The Color Purple in the city of Orange
Black History Month was kicked off in a big way in Orange last week. The Color Purple was presented at the Lutcher Theater Feb. 1 and 2.
There were powerhouse voices and performances on stage from Dayna Jarae Dantzler as Celie, Pam Trotter as Sofia and Taprena Augustine as Shug Avery.
What started out as a Pulitzer Prize winning book, then an Academy Award nominated movie, The Color Purple was then adapted for Broadway as a musical.
The story centers on a 14 year old Celie. Sexually and physically abused by her father, she was married off to a man she calls “Mister,” not in love, but in servitude. Mister wanted her younger, prettier, sister, Nettie, but that was not to be. Mister also had a life-long infatuation with Shug Avery; a torch singing vamp that had Mister wrapped around her little finger for years.
Celie also carried that infatuation with Shug from the first time she saw her. In time, a strong bond developed between the two women.
Sofia, a strong-willed woman who got her way and would not be subservient to any man married Harpo, the eldest of Mister’s children. The story also shows how she was beaten into submission, but came back strong in the end.
Set in the 30s in Georgia, the tale was of a young oppressed African American girl growing up in abuse. She bore and lost two children by the man she thought was her father.
Celie thought her sister Nettie was dead because she never got any letters Nettie promised to write. Celie felt like she was all alone.
With Shug’s help she turned into a woman who eventually learned how not to be a victim and became self-sufficient. Celie was also reunited with her beloved Nettie and Celie’s two children, Adam and Olivia.

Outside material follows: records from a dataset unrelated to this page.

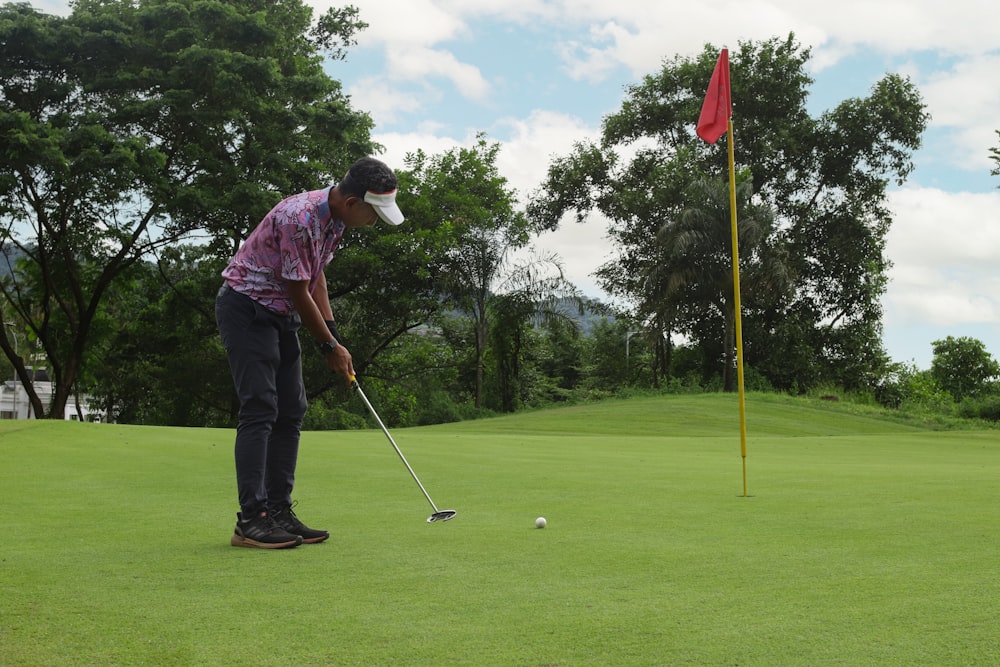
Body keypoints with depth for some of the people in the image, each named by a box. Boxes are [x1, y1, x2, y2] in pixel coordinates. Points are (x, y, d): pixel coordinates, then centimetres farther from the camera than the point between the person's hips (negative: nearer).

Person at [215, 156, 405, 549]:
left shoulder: (334, 218, 3)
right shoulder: (300, 217, -26)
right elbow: (298, 291, -20)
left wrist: (333, 335, 6)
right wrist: (330, 345, -8)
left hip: (280, 315, 10)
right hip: (247, 307, -9)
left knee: (290, 413, 6)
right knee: (260, 409, -15)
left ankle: (278, 512, 9)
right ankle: (251, 519, -14)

It was a very moving performance, with strong musical offerings filled with gospel and blues tunes that brought much applause during the show and the audience to their feet quickly at the curtain call. “The Color Purple (Reprise)” sang after the cast took their bows had the entire audience swaying and clapping to the music.
Other noteworthy performances were given by Edward C. Smith as Mister, Lee Edward Colston II as Harpo, and don’t forget the Church Ladies, Nesha Ward, Virlinda Stanton and Deaun Parker.
Some of the standout musical numbers were “Big Dog,” “Hell No!” and “Brown Betty.” There are definitely future classics among the selections.
I’ve never read the book, but the musical closely follows the movie. Dantzler and Trotter certainly did Whoopi Goldberg and Oprah Winfree proud.